__Exercise requirements__:
1 – In the forum thread below about the head gasket repair, rewrite the passage between "The total bill" and "do it yourself.", inclusive, changing "family" to "crew".
2 – In the forum thread below about the head gasket repair, what was the total bill for the work?

__Text passage__:

────────────────

I was givin the head gaskets and they had several spots were the exhaust ports were pumping into the water ports. So it was literally heating the water. No oil or water mixed at all...just exhaust port to water jackets...

The total bill including maching the heads and adjusting the valves was a little over $500...so not very happy, but not the end of the world as it is really cherry now, and the whole family loves to ride around in it...
Parts are under $150 including maching the heads($85), if you want to do it yourself.

Huey


----------



## crane man

check oil level carb will leak into crankcase and over fill


----------



## ZahraM5

sand storm said:


> Here goes what you need to check:
> 1. make sure brakes are free when not applied. Jack up each wheel and make sure they are not wrongly adjusted. It happens and can contribute to the cause.
> 2. Did you use a 50/50 mix of coolant and not 100% coolant?

────────────────

Rows from a dataset
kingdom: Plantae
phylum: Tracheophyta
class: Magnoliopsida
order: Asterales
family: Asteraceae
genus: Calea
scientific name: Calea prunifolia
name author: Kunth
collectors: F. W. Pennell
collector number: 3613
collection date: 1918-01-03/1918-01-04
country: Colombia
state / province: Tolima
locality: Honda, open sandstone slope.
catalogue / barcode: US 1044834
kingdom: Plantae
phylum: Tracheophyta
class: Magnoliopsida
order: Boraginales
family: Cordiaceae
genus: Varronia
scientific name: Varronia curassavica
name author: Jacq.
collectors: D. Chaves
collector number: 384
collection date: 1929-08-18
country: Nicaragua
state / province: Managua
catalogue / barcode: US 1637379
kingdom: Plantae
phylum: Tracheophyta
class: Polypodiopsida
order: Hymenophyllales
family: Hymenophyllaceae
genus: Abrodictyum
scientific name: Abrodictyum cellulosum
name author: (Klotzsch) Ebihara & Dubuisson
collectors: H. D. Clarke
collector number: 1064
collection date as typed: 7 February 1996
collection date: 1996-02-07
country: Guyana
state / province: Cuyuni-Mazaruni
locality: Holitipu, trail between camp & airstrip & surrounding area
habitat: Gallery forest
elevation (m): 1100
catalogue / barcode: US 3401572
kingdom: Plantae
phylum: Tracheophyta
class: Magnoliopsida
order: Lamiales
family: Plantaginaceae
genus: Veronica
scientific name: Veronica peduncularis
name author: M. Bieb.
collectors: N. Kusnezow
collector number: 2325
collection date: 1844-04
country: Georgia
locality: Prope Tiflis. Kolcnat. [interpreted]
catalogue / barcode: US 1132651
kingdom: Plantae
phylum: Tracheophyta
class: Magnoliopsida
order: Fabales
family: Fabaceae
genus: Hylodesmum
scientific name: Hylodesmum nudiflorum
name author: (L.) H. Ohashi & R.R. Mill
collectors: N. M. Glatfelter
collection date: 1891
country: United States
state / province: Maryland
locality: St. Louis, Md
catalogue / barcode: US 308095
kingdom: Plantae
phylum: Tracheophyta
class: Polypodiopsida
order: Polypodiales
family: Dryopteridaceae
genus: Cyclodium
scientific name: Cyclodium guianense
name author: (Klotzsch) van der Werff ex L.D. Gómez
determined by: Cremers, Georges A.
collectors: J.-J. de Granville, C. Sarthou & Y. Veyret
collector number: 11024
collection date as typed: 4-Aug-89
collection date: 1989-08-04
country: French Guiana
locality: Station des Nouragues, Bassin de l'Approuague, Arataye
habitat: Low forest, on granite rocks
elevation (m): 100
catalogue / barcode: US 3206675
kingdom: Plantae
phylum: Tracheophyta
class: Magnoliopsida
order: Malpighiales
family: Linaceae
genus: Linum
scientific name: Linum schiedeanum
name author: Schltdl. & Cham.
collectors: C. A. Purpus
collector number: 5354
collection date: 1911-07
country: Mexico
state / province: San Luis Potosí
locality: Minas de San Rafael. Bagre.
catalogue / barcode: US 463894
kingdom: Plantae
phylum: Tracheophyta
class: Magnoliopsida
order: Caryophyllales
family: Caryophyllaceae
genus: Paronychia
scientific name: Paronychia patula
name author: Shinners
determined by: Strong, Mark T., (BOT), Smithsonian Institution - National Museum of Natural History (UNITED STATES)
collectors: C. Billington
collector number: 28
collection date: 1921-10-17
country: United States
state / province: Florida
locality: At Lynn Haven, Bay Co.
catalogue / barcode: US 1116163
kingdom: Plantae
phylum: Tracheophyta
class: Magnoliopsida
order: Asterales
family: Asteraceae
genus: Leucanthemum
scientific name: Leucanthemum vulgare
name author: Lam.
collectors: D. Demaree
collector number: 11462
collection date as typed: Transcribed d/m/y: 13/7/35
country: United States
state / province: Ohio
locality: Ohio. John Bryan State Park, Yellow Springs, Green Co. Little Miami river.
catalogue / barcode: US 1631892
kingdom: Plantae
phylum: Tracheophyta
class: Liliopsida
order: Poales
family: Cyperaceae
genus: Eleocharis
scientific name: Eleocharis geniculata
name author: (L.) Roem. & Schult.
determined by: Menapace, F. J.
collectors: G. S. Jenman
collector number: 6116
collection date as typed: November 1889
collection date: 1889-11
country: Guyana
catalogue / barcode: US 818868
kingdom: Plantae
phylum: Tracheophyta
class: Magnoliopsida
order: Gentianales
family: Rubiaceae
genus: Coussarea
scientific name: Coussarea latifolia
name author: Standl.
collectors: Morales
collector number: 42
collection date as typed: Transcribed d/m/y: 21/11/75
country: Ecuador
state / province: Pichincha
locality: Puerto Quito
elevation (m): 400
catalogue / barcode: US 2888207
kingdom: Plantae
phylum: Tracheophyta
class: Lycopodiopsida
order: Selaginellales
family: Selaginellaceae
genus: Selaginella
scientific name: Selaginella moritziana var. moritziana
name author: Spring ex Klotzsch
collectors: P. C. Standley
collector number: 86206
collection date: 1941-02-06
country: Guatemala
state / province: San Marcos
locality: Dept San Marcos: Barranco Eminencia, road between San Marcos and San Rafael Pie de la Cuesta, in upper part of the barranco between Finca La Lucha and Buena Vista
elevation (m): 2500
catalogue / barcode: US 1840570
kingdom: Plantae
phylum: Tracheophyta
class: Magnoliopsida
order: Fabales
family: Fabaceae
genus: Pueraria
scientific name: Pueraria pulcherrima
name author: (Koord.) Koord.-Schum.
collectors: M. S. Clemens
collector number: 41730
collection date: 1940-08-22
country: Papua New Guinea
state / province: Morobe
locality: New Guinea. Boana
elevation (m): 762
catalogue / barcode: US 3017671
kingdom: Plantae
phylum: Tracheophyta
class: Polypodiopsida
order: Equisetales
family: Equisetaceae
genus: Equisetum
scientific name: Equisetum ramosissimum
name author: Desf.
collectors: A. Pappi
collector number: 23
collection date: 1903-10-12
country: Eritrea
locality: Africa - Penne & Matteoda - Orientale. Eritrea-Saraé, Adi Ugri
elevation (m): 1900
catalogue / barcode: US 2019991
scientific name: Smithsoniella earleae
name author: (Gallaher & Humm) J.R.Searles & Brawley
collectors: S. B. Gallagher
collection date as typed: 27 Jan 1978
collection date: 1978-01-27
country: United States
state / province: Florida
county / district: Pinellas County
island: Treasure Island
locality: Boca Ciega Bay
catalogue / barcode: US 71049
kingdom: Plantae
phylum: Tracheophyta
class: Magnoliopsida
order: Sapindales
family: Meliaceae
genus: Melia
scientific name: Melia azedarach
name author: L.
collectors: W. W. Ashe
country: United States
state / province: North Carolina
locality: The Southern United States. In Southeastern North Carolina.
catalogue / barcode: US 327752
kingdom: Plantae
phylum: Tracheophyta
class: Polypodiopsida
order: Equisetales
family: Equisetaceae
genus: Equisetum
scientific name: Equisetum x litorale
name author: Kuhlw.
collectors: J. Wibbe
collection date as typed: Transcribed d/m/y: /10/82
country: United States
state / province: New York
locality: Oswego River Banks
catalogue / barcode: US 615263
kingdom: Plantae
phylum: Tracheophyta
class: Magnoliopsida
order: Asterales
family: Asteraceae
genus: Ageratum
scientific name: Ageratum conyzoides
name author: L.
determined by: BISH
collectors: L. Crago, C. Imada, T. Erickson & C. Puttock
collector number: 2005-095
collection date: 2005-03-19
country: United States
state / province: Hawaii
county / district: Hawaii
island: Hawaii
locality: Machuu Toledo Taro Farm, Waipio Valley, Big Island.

────────────────

__Answers per task__:
1 –
The total bill including maching the heads and adjusting the valves was a little over $500...so not very happy, but not the end of the world as it is really cherry now, and the whole crew loves to ride around in it...
Parts are under $150 including maching the heads($85), if you want to do it yourself.

2 – A little over $500, including machining the heads and adjusting the valves.